Iranian Author Azar Nafisi Urges “Confronting Tough Questions”
Principia’s Speaker Series presented professor and author Azar Nafisi as the Ernie and Lucha Vogel Moral Courage Lecturer in mid-April. Nafisi’s talk, “The Republic of the Imagination,” drew from her much-acclaimed book Reading Lolita in Tehran: A Memoir in Books, which has been heralded as an incisive exploration of the power of literature over politics.
Nafisi currently teaches aesthetics, culture, and literature as a visiting professor at Johns Hopkins University. She studied in the U.S. in the 1970s and then taught at the University of Tehran. But in 1981 she was expelled for refusing to wear the mandatory Islamic veil. After going six years without a classroom, she taught at the Free Islamic University and held a fellowship at Oxford University, where she conducted a series of lectures on culture and the important role of Western literature and culture in Iran after the 1979 revolution. Nafisi returned to the United States in 1997, earning national respect and international recognition for advocating on behalf of Iran’s intellectuals and youth, especially young women.
Nafisi began her talk by describing her afternoon walk along the campus bluffs to get a feel for Principia’s campus. “As I looked across the Mississippi River, I was reminded of Mark Twain, one of my favorite American writers,” Nafisi said. “I especially love the character Huckleberry Finn because he took tremendous risks to preserve what his heart told him. This is what we all must do and what literature teaches us. We should continually question our own point of view and not fall into groupthink.”
Nafisi also spoke about immigrating to America from Iran after witnessing violence and oppression during the 1979 revolution as well as the unrelenting efforts of the new regime to oppress women, minorities, and culture. Even her own grandmother, Nafisi said, who had a very traditional view of religion, disagreed with the post-revolution practices. “She wore the veil her whole life yet strongly felt that wearing or not wearing the veil is a matter of choice, “Nafisi explained. “My grandmother was greatly troubled that authorities told others how to practice their Islamic faith and how to believe in God.”

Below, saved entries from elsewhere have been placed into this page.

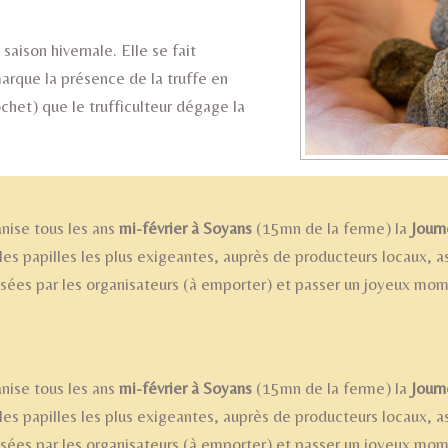
saison hivernale. Elle se fait
arque la présence de la truffe en
rochet) que le trufficulteur dégage la
nise tous les ans
mi-février à Soyans
(15mn de la ferme) la
Journ
 les papilles les plus exigeantes, auprès de producteurs locaux, 
osées par les organisateurs (à emporter) et passer un joyeux mo
nise tous les ans
mi-février à Soyans
(15mn de la ferme) la
Journ
 les papilles les plus exigeantes, auprès de producteurs locaux, 
osées par les organisateurs (à emporter) et passer un joyeux mo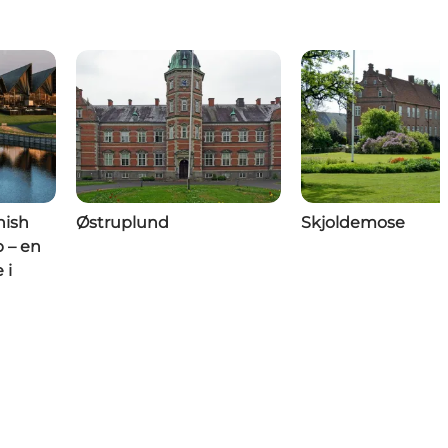
nish
Østruplund
Skjoldemose
 – en
 i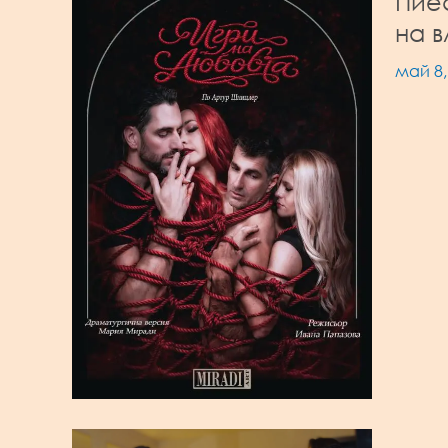
Пие
на 
май 8,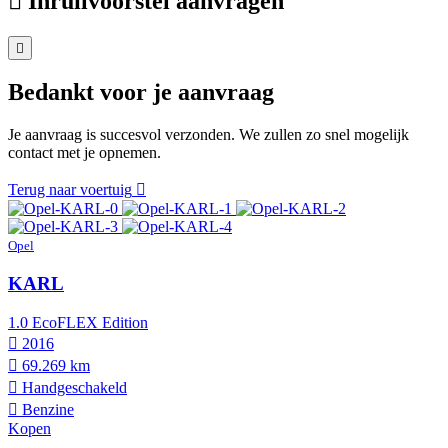
Inruilvoorstel aanvragen
Bedankt voor je aanvraag
Je aanvraag is succesvol verzonden. We zullen zo snel mogelijk
contact met je opnemen.
Terug naar voertuig
Opel
KARL
1.0 EcoFLEX Edition
2016
69.269 km
Hand­geschakeld
Benzine
Kopen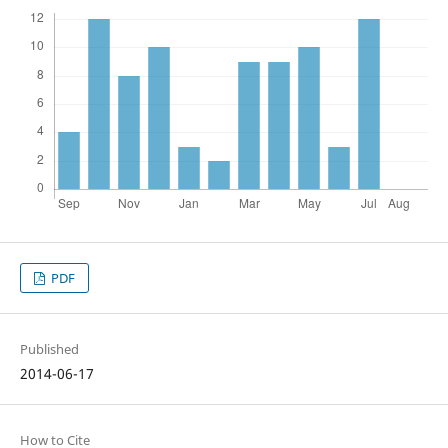
PDF
Published
2014-06-17
How to Cite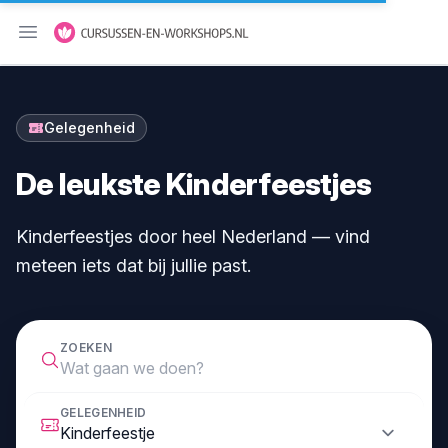
Menu openen
Gelegenheid
De leukste Kinderfeestjes
Kinderfeestjes door heel Nederland — vind
meteen iets dat bij jullie past.
ZOEKEN
GELEGENHEID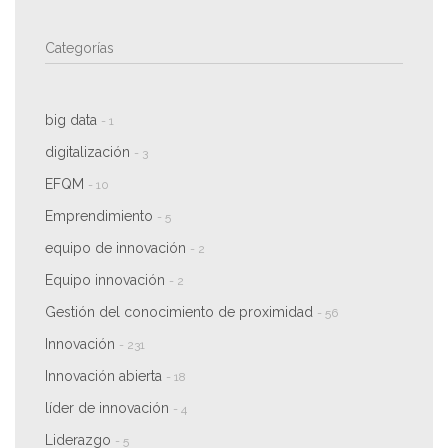
Categorías
big data
- 1
digitalización
- 3
EFQM
- 10
Emprendimiento
- 5
equipo de innovación
- 2
Equipo innovación
- 2
Gestión del conocimiento de proximidad
- 56
Innovación
- 231
Innovación abierta
- 18
líder de innovación
- 4
Liderazgo
- 5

But Iran isn’t the only nation that concerns Nafisi. “I worry that America has become a country afraid of confronting tough questions,” she said. “I’d like to start a national debate about who is going to bail out our children’s future because imagination and clear thought have ceased.”
For senior Clayton Harper, Nafisi’s warning bell rang loud and clear. “Her words remained in my thought long after she left campus,” he says. “Her plea for passion, imagination, and bravery is something that this world—and this campus—needs to hear. For me, it all boiled down to the passage she shared from Huck Finn. If we aren’t willing to risk our honor and salvation to uplift another person, then we’ll never understand what our principles are for.”